These delicious and healthy muffins are super easy to make, and they’re sure to be a hit with both kids and adults alike.
Plus, they’re a perfect treat to share with friends who have gluten intolerance, as they’re made with almond flour.
I had four ripe avocados sitting around, and honestly, there was no way I’d be able to eat them all in time for breakfast before they spoiled.
So, I decided to turn them into something sweet! With what I had on hand, these avocado and chocolate muffins were born, and let me tell you, they turned out absolutely delicious! 🙂
Ingredients: (for 16 muffins)
For the batter:
- 250 g almond flour
- 50 g cocoa powder
- 2 packets of baking powder
- 2 eggs
- 150 ml milk
- 100 g melted butter
- 100 g brown sugar
- 2 avocados
- Vanilla extract
For the frosting:
- 2 avocados
- 3 tablespoons honey
- 100 g dark chocolate
- 2 tablespoons cocoa powder

Preparation:
Preheat the oven to 180°C and let it heat up. Beat the eggs and brown sugar together at medium speed until the sugar is fully dissolved. Then add the cocoa powder, baking powder, and melted butter, mixing until smooth. Next, incorporate the almond flour, milk, and vanilla extract, and mix well. Dice the two avocados and gently fold them into the batter using a spatula.

Prepare 16 muffin molds (I used silicone ones) and fill each with about 2 tablespoons of batter, distributing it evenly. Bake in the preheated oven for around 15 minutes, or until a toothpick inserted in the center comes out clean.

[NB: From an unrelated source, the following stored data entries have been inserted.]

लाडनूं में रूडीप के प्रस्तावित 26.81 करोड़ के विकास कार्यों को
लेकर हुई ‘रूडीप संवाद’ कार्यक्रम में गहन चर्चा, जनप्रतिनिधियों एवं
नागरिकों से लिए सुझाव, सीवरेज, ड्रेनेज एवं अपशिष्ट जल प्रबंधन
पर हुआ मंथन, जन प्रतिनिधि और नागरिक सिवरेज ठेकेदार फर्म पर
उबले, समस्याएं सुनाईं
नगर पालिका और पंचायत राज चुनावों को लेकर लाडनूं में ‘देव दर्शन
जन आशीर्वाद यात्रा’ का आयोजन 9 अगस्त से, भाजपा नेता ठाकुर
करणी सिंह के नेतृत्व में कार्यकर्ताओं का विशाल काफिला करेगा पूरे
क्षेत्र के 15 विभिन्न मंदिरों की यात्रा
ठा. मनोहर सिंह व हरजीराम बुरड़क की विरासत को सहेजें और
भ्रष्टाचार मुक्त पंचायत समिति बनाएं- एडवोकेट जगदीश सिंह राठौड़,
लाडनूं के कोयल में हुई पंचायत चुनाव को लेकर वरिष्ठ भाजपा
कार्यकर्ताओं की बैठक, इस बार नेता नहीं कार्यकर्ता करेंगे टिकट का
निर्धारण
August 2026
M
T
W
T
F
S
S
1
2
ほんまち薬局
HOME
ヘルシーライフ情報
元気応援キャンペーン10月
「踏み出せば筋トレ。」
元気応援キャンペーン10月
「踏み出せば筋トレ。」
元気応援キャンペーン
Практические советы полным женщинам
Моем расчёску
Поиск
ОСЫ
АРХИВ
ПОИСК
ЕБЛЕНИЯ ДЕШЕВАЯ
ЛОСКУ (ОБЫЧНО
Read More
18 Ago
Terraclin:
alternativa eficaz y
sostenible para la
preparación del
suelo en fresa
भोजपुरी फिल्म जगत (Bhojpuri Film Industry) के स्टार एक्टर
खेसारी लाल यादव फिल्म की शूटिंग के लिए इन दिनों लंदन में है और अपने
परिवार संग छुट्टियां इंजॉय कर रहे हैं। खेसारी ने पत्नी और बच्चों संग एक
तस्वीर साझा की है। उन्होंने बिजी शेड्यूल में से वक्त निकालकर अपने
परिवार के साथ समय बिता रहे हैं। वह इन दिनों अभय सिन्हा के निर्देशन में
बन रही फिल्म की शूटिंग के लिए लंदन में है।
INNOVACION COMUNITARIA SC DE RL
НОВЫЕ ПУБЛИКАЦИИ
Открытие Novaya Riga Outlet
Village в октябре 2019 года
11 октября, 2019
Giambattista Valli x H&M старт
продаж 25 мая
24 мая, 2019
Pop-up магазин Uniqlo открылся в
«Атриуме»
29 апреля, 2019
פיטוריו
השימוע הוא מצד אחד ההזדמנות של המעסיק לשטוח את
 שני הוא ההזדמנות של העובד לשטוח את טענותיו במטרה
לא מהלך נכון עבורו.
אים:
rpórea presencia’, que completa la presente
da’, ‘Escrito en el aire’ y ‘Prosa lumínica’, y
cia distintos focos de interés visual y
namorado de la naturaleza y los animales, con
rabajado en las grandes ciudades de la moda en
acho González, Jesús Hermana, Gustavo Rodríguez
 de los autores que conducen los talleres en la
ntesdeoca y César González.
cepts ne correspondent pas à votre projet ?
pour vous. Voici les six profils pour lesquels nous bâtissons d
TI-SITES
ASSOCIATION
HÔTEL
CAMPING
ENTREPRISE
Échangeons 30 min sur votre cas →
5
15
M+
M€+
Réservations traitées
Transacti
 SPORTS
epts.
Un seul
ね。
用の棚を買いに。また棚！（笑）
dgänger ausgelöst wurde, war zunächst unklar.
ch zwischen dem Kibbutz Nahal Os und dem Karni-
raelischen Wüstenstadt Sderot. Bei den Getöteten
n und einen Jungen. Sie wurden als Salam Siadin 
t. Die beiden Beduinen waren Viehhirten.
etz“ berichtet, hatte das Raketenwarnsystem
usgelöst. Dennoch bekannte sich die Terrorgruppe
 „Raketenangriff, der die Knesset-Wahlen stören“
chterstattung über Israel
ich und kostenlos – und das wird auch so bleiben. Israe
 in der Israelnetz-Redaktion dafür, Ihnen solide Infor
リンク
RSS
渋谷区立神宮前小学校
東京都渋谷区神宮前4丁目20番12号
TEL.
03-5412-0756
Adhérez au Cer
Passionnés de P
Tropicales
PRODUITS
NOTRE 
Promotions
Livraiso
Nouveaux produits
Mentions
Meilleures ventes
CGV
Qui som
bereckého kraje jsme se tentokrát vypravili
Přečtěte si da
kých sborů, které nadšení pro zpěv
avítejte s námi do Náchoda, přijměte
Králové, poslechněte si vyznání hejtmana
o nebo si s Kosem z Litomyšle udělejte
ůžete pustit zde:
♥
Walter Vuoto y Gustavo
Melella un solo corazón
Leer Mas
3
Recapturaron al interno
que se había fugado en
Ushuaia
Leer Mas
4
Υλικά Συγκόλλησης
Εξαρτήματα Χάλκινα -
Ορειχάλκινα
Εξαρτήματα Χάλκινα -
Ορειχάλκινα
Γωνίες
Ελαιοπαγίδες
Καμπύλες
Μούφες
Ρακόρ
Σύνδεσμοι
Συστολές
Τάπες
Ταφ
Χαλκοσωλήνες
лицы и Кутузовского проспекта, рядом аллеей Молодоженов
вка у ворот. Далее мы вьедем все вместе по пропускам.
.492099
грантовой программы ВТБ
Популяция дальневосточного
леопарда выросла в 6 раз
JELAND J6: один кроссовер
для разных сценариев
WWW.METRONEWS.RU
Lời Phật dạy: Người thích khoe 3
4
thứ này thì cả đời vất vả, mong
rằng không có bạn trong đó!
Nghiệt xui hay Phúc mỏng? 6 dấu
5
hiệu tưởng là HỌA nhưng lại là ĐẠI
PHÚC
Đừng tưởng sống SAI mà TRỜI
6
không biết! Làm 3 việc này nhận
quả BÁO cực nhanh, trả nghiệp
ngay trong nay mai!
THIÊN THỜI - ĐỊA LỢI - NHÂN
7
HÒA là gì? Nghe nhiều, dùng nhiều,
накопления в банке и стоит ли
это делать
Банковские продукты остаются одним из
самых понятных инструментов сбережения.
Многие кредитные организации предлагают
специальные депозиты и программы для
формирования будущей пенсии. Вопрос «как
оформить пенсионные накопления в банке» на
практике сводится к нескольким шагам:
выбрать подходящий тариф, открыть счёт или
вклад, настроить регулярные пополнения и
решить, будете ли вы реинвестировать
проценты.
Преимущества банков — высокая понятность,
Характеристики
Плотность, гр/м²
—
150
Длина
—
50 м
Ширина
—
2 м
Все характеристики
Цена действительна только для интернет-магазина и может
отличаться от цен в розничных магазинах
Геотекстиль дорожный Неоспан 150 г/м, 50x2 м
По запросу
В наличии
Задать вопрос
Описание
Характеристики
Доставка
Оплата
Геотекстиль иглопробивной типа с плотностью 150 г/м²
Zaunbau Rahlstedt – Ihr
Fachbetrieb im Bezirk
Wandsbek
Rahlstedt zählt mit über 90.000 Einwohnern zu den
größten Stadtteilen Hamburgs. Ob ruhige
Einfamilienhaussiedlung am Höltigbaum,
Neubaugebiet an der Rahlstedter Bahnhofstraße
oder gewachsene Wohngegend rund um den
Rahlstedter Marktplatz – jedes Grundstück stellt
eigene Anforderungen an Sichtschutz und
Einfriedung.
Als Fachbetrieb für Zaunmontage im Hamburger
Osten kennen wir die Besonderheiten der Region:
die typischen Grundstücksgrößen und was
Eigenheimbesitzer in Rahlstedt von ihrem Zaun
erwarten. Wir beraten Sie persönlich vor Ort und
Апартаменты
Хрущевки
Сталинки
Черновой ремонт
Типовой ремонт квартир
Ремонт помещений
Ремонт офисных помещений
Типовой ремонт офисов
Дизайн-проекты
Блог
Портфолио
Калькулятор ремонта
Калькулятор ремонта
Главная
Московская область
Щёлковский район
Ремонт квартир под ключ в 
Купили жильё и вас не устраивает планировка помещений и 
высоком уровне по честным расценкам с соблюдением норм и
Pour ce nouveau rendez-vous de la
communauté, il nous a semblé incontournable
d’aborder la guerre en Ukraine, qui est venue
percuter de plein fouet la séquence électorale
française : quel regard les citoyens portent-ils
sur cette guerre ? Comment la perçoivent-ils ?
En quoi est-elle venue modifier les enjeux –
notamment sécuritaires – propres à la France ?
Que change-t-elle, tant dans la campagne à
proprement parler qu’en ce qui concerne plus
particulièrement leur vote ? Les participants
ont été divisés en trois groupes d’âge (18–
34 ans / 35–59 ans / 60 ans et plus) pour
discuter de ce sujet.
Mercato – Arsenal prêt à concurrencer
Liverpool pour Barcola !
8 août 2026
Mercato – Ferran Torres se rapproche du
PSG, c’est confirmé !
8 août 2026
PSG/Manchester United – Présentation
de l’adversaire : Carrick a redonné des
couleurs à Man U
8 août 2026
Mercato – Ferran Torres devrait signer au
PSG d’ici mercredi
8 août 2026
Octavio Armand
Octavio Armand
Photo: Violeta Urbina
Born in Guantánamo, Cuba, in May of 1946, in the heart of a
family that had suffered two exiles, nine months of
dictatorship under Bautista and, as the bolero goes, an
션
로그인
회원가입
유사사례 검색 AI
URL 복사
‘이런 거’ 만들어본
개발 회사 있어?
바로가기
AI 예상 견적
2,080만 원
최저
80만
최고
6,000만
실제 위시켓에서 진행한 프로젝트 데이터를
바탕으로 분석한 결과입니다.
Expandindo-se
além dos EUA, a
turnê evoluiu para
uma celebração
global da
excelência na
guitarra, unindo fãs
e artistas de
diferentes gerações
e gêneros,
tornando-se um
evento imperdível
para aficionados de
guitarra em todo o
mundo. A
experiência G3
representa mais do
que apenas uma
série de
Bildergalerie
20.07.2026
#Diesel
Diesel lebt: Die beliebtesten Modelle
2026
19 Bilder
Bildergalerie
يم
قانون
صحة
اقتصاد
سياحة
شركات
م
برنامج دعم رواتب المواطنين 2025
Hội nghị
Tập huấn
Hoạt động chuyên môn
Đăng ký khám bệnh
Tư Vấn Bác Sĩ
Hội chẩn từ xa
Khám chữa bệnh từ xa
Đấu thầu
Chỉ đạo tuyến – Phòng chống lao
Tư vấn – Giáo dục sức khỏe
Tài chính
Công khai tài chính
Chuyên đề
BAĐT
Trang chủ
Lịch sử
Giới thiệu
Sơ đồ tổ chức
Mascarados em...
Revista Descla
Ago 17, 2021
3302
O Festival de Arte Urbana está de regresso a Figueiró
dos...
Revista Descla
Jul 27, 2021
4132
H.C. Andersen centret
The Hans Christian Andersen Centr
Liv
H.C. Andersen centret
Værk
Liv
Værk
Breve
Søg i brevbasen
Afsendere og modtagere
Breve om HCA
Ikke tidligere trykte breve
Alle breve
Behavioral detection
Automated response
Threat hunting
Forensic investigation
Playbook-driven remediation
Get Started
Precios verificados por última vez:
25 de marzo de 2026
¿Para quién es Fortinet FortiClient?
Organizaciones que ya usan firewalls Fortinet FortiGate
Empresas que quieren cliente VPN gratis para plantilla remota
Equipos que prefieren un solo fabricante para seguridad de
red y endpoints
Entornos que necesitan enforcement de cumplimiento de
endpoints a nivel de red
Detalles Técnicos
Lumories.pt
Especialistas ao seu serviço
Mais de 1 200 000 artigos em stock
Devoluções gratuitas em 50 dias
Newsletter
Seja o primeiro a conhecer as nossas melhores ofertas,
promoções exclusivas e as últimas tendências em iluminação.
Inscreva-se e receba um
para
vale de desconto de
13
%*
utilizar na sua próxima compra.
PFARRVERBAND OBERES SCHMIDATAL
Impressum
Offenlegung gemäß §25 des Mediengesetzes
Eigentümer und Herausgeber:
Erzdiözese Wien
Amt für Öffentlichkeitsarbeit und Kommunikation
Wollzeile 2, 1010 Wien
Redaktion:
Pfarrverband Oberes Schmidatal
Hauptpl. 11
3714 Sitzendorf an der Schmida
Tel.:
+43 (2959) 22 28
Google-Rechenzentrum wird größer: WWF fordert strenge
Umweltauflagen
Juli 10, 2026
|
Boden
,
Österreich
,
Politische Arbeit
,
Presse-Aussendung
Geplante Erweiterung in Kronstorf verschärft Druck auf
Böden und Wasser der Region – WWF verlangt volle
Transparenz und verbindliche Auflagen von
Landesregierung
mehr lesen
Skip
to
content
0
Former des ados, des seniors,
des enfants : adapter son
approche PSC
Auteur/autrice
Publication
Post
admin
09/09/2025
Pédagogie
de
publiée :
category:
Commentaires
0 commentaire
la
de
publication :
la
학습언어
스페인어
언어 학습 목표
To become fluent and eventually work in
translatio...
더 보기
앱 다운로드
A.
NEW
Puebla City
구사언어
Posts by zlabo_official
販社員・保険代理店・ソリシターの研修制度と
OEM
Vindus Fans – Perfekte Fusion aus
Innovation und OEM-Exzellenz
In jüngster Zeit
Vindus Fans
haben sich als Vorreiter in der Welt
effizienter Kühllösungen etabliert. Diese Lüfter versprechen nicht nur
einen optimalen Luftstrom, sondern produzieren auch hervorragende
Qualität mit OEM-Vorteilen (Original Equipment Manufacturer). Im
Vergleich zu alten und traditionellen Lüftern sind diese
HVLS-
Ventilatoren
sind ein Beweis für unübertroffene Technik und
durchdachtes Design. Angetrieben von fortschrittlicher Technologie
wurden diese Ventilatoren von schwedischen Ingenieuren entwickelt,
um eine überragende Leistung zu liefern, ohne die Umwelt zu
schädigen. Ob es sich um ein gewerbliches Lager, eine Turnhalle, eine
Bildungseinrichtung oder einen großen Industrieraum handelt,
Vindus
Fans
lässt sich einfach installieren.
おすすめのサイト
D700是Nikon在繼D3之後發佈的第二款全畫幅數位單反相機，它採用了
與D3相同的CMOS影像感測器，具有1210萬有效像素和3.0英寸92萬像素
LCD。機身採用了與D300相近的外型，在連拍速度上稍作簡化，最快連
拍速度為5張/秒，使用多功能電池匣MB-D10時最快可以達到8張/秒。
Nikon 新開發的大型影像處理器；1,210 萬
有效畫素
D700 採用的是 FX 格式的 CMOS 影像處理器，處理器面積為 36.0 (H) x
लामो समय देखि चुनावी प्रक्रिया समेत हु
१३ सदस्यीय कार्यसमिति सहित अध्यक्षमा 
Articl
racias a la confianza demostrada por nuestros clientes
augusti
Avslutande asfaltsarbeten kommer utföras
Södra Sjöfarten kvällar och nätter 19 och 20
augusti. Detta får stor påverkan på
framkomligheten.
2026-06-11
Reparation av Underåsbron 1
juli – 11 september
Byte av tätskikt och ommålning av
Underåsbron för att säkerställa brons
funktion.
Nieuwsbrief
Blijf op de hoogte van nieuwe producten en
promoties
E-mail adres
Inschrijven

While the muffins are in the oven, make the frosting. In a food processor, combine the remaining 2 peeled avocados, melted chocolate, honey, and cocoa powder. Blend until the mixture is smooth and creamy.

Place the cream in the refrigerator for 15–20 minutes to chill. Once the muffins are baked, remove them from the oven and allow them to cool completely. After they’ve cooled, top them with the avocado-chocolate cream using a piping nozzle or a simple plastic bag with the corner snipped off, if you don’t have a decorating tool.
Pop them in the fridge for about 30 minutes, and then they’re ready to enjoy! 🙂

These muffins are both tasty and healthy! If you prefer them a bit sweeter, feel free to add more sugar to the batter. You can also swap the dark chocolate in the frosting for milk chocolate and use 4 tablespoons of honey instead of 3.